Lattice Resonances in Periodic Arrays of Time-Modulated Scatterers

TL;DR

This paper explores how periodic arrays of time-modulated scatterers support enhanced and tunable lattice resonances, enabling dynamic control and amplification of optical modes through a simple theoretical framework.

Contribution

It introduces a novel theoretical model combining dipolar approximation and time-Floquet theory to analyze collective lattice resonances in time-modulated arrays.

Findings

Lattice resonances can be amplified at lower modulation strengths.

Time modulation enhances light-matter interaction and resonance lifetime.
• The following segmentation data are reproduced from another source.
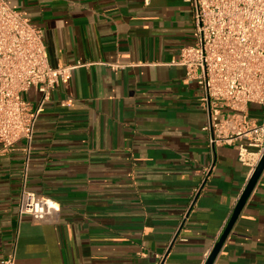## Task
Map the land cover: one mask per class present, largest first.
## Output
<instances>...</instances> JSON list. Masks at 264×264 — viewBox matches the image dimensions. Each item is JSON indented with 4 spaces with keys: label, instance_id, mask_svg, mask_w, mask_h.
Segmentation results:
<instances>
[{
    "label": "crops",
    "instance_id": "obj_1",
    "mask_svg": "<svg viewBox=\"0 0 264 264\" xmlns=\"http://www.w3.org/2000/svg\"><path fill=\"white\" fill-rule=\"evenodd\" d=\"M7 2L44 30L52 66L77 67L45 102L27 163L24 140L0 155V263L15 246V264H203L251 170L234 146L210 152L201 89L177 63L195 42L190 4ZM245 111L263 121L260 105ZM24 183L60 204L56 222L19 217ZM213 264H264V170Z\"/></svg>",
    "mask_w": 264,
    "mask_h": 264
},
{
    "label": "built area",
    "instance_id": "obj_2",
    "mask_svg": "<svg viewBox=\"0 0 264 264\" xmlns=\"http://www.w3.org/2000/svg\"><path fill=\"white\" fill-rule=\"evenodd\" d=\"M146 5L150 0H143ZM193 11L195 42L182 46L178 65L201 89L210 152L231 145L250 167V178L264 156V0H187ZM77 65L52 66L44 30L22 12L0 0V155L26 142V163L35 127L49 95L68 82ZM113 68L120 64H112ZM41 97L35 107L25 93ZM262 108L263 121L245 111ZM61 211L53 198L23 184L18 215L36 222H56ZM209 254L203 264L206 263ZM16 249L0 264H15Z\"/></svg>",
    "mask_w": 264,
    "mask_h": 264
},
{
    "label": "water",
    "instance_id": "obj_3",
    "mask_svg": "<svg viewBox=\"0 0 264 264\" xmlns=\"http://www.w3.org/2000/svg\"><path fill=\"white\" fill-rule=\"evenodd\" d=\"M264 170V156L261 159V161L259 162L258 166L256 167L254 173L252 174L251 178L249 179L242 195L239 198V201L234 209V212L224 230V232L222 233L220 239L218 240V242L215 244L214 248L212 249L207 261L205 264H213L219 250L221 249L227 235L229 234L231 228L233 227L235 221L237 220L242 208L244 207L247 199L249 198L252 190L254 189L260 175L262 174Z\"/></svg>",
    "mask_w": 264,
    "mask_h": 264
}]
</instances>
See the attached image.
The framework enables dynamic control of optical responses in modulated arrays.

Abstract

Lattice resonances are collective optical modes supported by periodic arrays of scatterers, arising from their coherent interaction enabled by the underlying periodicity. Owing to their collective nature, these resonances produce optical responses that are both stronger and spectrally narrower than those of individual scatterers. While such phenomena have been extensively studied in conventional time-invariant systems, recent advances in time-varying photonics present new opportunities to exploit and enhance the extraordinary characteristics of these collective modes. Here, we investigate lattice resonances in periodic arrays of time-modulated scatterers using a simple framework based on the dipolar approximation and time-Floquet theory, where each scatterer is modeled as a harmonic oscillator with periodically varying optical properties. We begin by analyzing the response of an individual scatterer, leveraging our model to identify the complex eigenfrequencies that define its dynamics. We show that, for the appropriate modulation amplitude and frequency, the imaginary part of one of these eigenfrequencies vanishes, leading to amplification. Building on this, we extend our analysis to a periodic array to investigate the effect of the interplay between temporal modulation and lattice resonances. In contrast to isolated scatterers, the collective nature of lattice resonances introduces a markedly more intricate spectral dependence of the amplification regime. Notably, this amplification emerges at substantially lower modulation strengths, facilitated by the enhanced light-matter interaction and increased lifetime provided by these collective resonances. Our work establishes a simple theoretical framework for understanding collective lattice resonances in time-modulated arrays, enabling dynamic control and amplification of these modes.